Intellectual Life in the Mongol Iran: Young Scholars Seminar with Cambridge PhD Candidate Yusuf Chaudhary

Yunus Emre Institute in London organised another fascinating Young Scholar Seminar Series talk on the Intellectual Life in the Mongol Iran on Tuesday 23rd May 2022 with Cambridge PhD candidate Yusuf Chaudhary. 

The Mongol period of rule over the Eastern Islamic world is increasingly being recognised as one of vibrant cultural and intellectual exchange, overturning popular narratives of intellectual decline and stagnation. As scholars gathered in the emerging intellectual centres of Marāghah and Tabrīz, a new stage in the history of Islamic philosophy began, which saw a synthesis of Avicennan philosophy, Ashʿarite kalām, and the sufi metaphysics of the “Greatest Master” Ibn ʿArabī (d. 1240) in Mongol Iran and Anatolia. Becoming home to prolific scholars such as Naṣīr al-Dīn al-Ṭūsī (d. 1274), Quṭb al-Dīn al-Shīrāzī (d. 1311), al-Qāḍī al-Bayḍāwī (d. 1306), al-ʿAllāmah al-Ḥillī (d. 1325), and many others, new intellectual centres in the Mongol Ilkhanate attracted prominent Sunnī and Shīʿī scholars to study and debate philosophy and theology, facilitated both directly and indirectly by the Mongol rulers and their Persian administrators. Many of the works produced in this period have, however, received little attention from contemporary historians or remain unedited in manuscript archives. 

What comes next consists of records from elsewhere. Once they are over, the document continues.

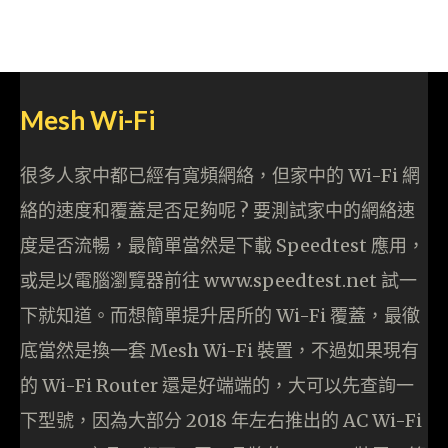
Mesh Wi-Fi
很多人家中都已經有寬頻網絡，但家中的 Wi-Fi 網
絡的速度和覆蓋是否足夠呢 ? 要測試家中的網絡速
度是否流暢，最簡單當然是下載 Speedtest 應用，
或是以電腦瀏覽器前往 www.speedtest.net 試一
下就知道。而想簡單提升居所的 Wi-Fi 覆蓋，最徹
底當然是換一套 Mesh Wi-Fi 裝置，不過如果現有
的 Wi-Fi Router 還是好端端的，大可以先查詢一
下型號，因為大部分 2018 年左右推出的 AC Wi-Fi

In this talk titled “Intellectual Life in the Mongol Iran: Networks of Scholars in 13th and 14thC Maraghah and Tabriz”, Yusuf Chaudhary explored the networks of intellectuals and their works in the two cities of Marāghah and Tabrīz, primarily through the understudied Arabic biographical dictionary of the Mongol-era historian Ibn al-Fuwaṭī (d. 1323). The dictionary provides a view of the intellectual life of the Mongol Ilkhanate through the eyes of one of the most active members of its scholarly elite, and these two towns became centres attracting scholars to settle there, seeking patronage, or administrative positions, or to engage with the local scholarly community.  



Young Scholars Seminar Series prides itself in being varied in topic, covering all from immunology to the travelogues of 13-century Arab travellers. The common denominator between these talks are the outstanding young academics who passionately platform their research and their fascinating nature! Chaudhary’s talk was no different.  

It was said that the rivers of Iran/ Tabrīz ran red with blood and black with ink following the Mongol invasion as they pulled cities and libraries to the ground. Giving a broad overview of Mongol Iranian history, Chaudhary began his deep-diving talk by tackling the age-old myth. Without denying the destruction, he pointed to the relative flourishing of intellectual life in the two cities of Marāghah and Tabrīz. Chaudhary situated the Mongol Empire within the broader context of Islamic intellectual history, allowing a better understanding of the process of Islamisation, Islamic theological developments, the relationship between Muslim scholars and the Ilkhanid court, and intellectual transmission in the Islamic East.  



That talk, however, ended with an undeniable conclusion that Chaudhary stressed: there was so much more to research and learn about this understudied topic and we are all excited to follow Chaudhary’s future works! 

Following the event, traditional Turkish refreshments were served. 

For more information on the event please visit our website: or email at 

The talk can be watched on Yunus Emre Institute London’s YouTube Channel, @yeelondra.  

About the Speaker: 

Yusuf Chaudhary is a PhD candidate in the Faculty of Asian and Middle Eastern Studies in the University of Cambridge. After completing his BA in History from SOAS, University of London, he completed his MPhil in Classical Islamic History at the University of Cambridge examining the theological works of the Ilkhanid prime minister Rashīd al-Dīn al-Hamadhānī (d. 1318). His main research interest is in Islamic intellectual history during the late medieval period, the Mongol interaction with Islamic world, the Islamisation of the Mongols. 

About the Young Scholars Talk Series: 

Established in 2017, the Young Scholar Seminar Series is a platform giving postgraduate students the opportunity to present their research to the wider public and encourage the exchange of knowledge. In particular, the series have been designed to promote the academic achievements of young academics, increase their visibility, and facilitate networking opportunities. Yunus Emre Institute in London invites young academics from all disciplines with research into global or Turkey-related topics to present their findings and become part of the institute’s growing young academic network.